We had a strange relationship. She was my coursemate, and from the moment we met on the first day, I knew there was something special about her. She was a diligent student, a group leader, and it felt like she was from a different planet. While the studying process was occasionally fun, it wasn't something I was particularly fond of. I enjoyed attention and would often bother everyone around with my jokes and what I considered to be a refined sense of humor. I would write to her every week, sometimes pretending I had forgotten about the homework, and sometimes I genuinely had.

She had a boyfriend for a while, and I thought they were serious about each other. She would always yell at me, overreact, and send strange messages with multiple question and exclamation marks. However, one day, things took a different turn. We started flirting, sitting closer, and touching each other. Eventually, we even had sex. But it didn't last long. Her boyfriend discovered the truth by going through her phone.

In the end, she chose him, or at least that's how it seemed.
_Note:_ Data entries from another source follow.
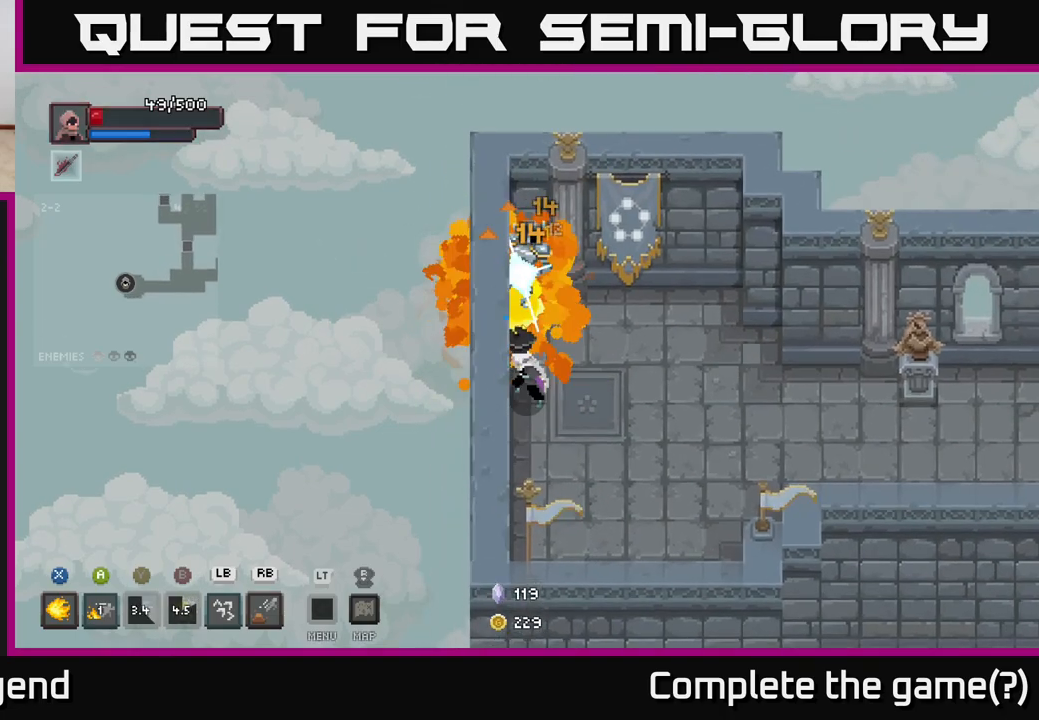
{"buttons": ["X"], "left_stick": "up", "right_stick": "center", "events": []}
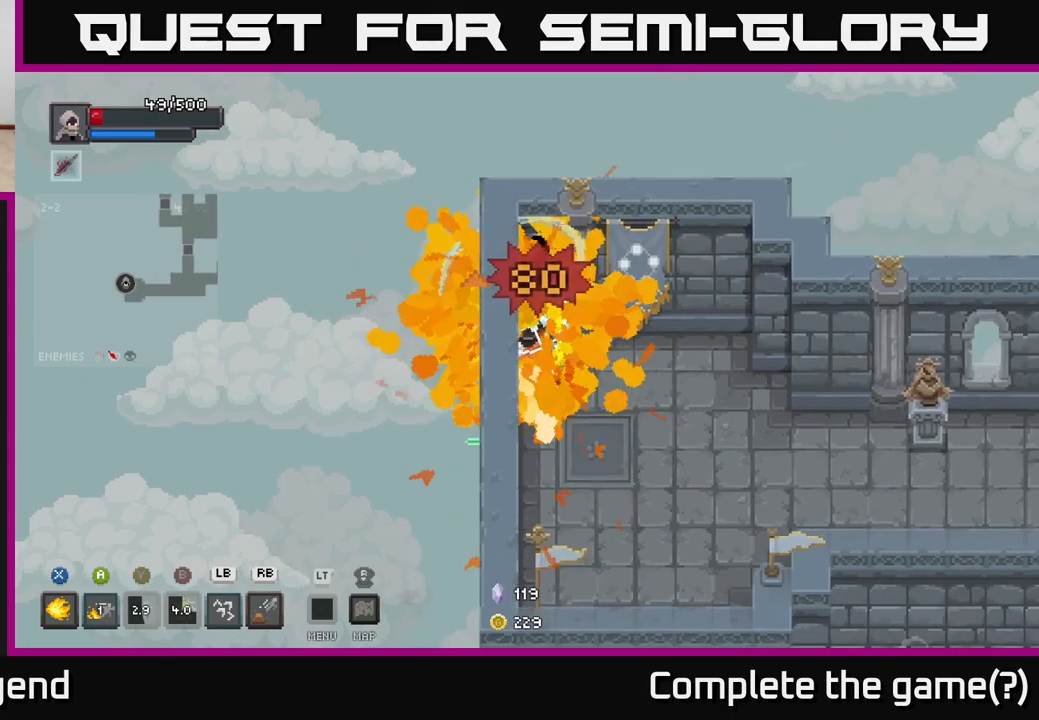
{"buttons": ["X"], "left_stick": "up", "right_stick": "center", "events": []}
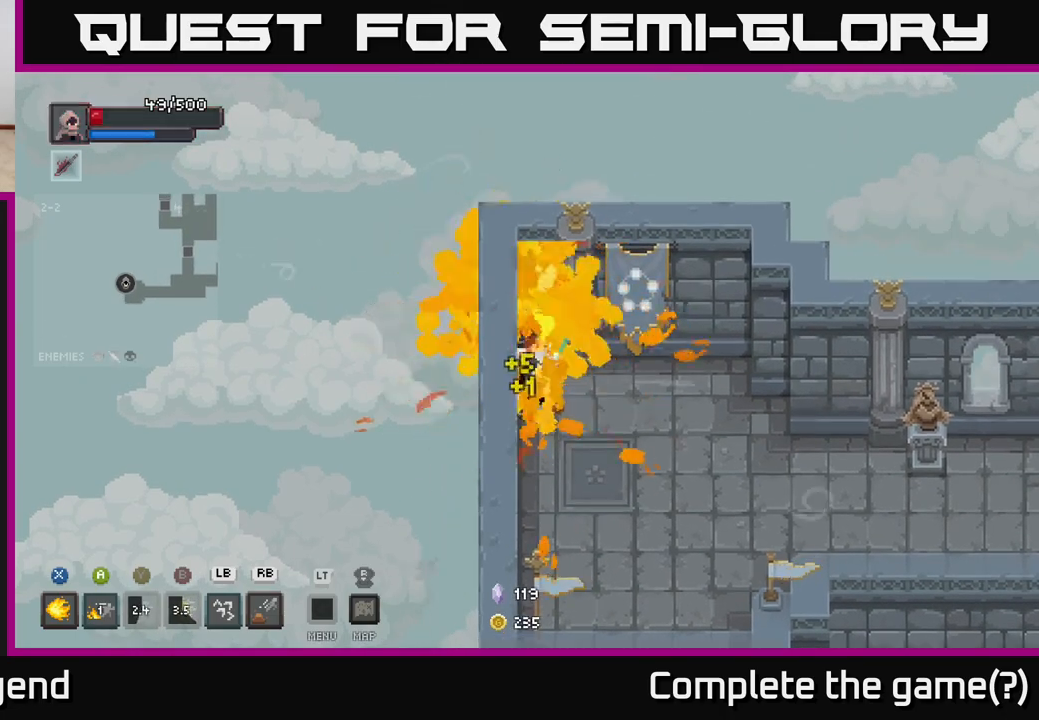
{"buttons": [], "left_stick": "down-right", "right_stick": "center", "events": [[117, "X", "up"], [167, "left_stick", "down-right"]]}
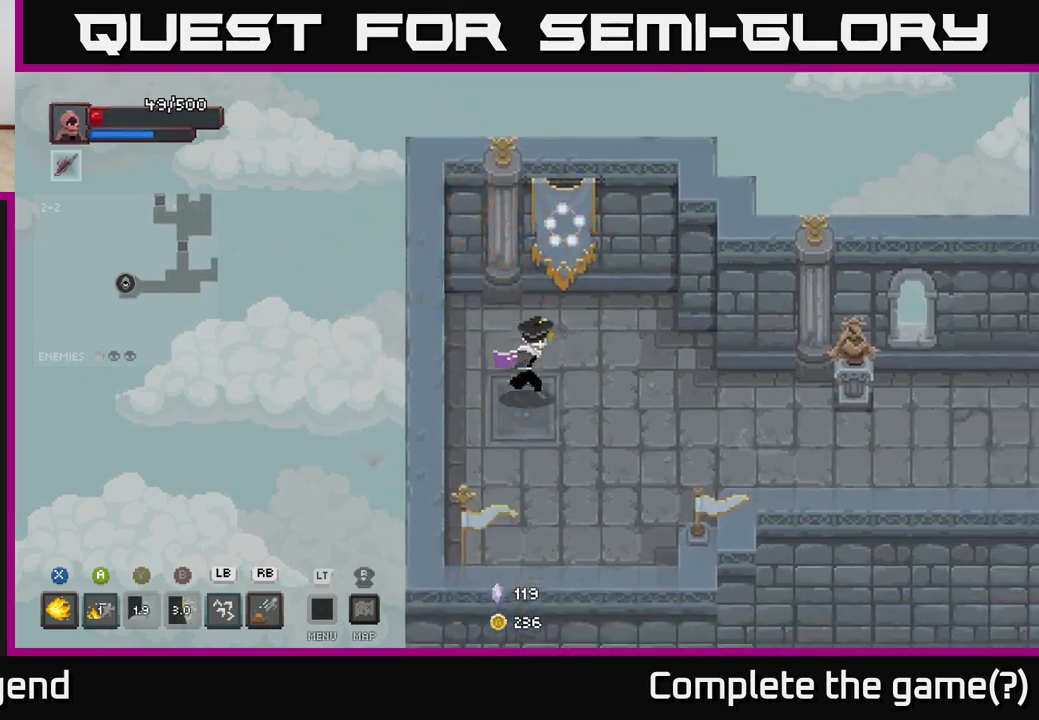
{"buttons": [], "left_stick": "right", "right_stick": "center", "events": [[233, "left_stick", "right"]]}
I wasn't extremely disappointed because it had been a fun time, but it was a strange feeling. This all happened almost 7 years ago. Recently, we had another chat. I am now married, and she is single. However, the flirting went too far at some point, with phrases like "I'd like to give you a bj, but you have a wife." It's strange to say such things to a friend. So, once again, I find myself unable to maintain a friendship due to a ruined relationship caused by sex.

The same situation happened with K. She was a group leader during my master's degree. Do I have some kind of fixation on this? A few weeks ago, we had another chat, and it seems like I messed up once again. I don't know how to make friends, especially friends that I don't want to f. It's becoming harder every day, actually. The internet doesn't help either, it just makes everything worse. We don't feel the need to go outside anymore. I even work from home, eliminating most social contacts from my life.

Perhaps the people of the future will be very lonely. Maybe AI will replace real friends? Flirting with a language model instead of a real person could be seen as better from an ethical point of view. After all, it wouldn't be considered betrayal if it's not involving a real person, right?